Bradford also said that the board should consider whether Entergy is a fair partner.

“Can you count on them to do their part constructively and in a trustworthy way in Board proceedings?” he asked. “Beyond that (being a fair partner) does include the representation of other parties in terms of their interactions with Entergy, and whether they have been denied in terms of the state interests.”

Environmental groups, who were parties to the case, raised a red flag during the recent hearings, saying that Entergy provided relatively inaccessible data about the plant's effects on the temperature of the Connecticut River.

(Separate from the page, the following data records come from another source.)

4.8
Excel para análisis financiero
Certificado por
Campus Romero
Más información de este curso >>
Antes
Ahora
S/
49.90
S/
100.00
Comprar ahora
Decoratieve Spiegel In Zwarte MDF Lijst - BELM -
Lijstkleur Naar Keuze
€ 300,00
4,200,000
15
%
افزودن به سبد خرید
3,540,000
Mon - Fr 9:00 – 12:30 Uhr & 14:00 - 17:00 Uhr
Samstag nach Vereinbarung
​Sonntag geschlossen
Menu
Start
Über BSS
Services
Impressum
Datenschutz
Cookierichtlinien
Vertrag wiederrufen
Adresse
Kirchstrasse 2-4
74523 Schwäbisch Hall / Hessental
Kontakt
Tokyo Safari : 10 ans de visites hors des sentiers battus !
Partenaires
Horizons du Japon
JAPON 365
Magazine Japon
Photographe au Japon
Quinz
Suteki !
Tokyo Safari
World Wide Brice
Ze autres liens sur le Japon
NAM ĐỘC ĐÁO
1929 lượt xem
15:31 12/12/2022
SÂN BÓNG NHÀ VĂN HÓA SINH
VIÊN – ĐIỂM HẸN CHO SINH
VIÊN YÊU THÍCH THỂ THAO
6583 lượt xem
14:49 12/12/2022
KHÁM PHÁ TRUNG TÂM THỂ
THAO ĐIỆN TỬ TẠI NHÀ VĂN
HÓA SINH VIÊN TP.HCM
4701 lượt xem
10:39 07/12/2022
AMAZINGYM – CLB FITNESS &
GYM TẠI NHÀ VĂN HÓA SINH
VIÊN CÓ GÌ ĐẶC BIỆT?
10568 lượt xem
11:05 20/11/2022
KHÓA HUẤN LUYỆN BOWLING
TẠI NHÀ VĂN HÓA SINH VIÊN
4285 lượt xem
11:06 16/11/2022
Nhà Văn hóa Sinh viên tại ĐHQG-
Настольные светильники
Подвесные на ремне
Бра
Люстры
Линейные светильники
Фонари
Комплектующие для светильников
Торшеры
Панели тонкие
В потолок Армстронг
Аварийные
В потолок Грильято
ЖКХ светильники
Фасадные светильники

“It was a large amount of data,” Commons said. “To be useful, it has to be in a form that another expert can manipulate it, analyze it, use it, and that means providing it as a live working spreadsheet. Instead of providing it in that form, Entergy provided it in PDF format, which is essentially screenshots of the pages in Excel.”

As VPR reported, board Chair James Volz said Entergy “ambushed” the groups by handing over the data right before the hearings.

The one element of Vermont Yankee's arguments that caught Commons a bit off guard, he said, was the breadth of Entergy's federal preemption claims, or the range of regulatory arenas that the company argued the state was preempted from controlling based on federal jurisdiction. Bradford, too, was indignant about this tactic.

“I would be beside myself over ... the ways in which preemption arguments are being used before the board today,” he said.

Bradford reminded the board that renewing a license, which has expired, is different from taking one away.

“It's not quite the same as a revocation situation,” he said. “There are a lot of situations in utility regulation in which a certificate or a franchise expires and has to be renewed. And it's a good time to take a look at whether this owner is the right owner even if the franchise continues, and whether this management is the right management.”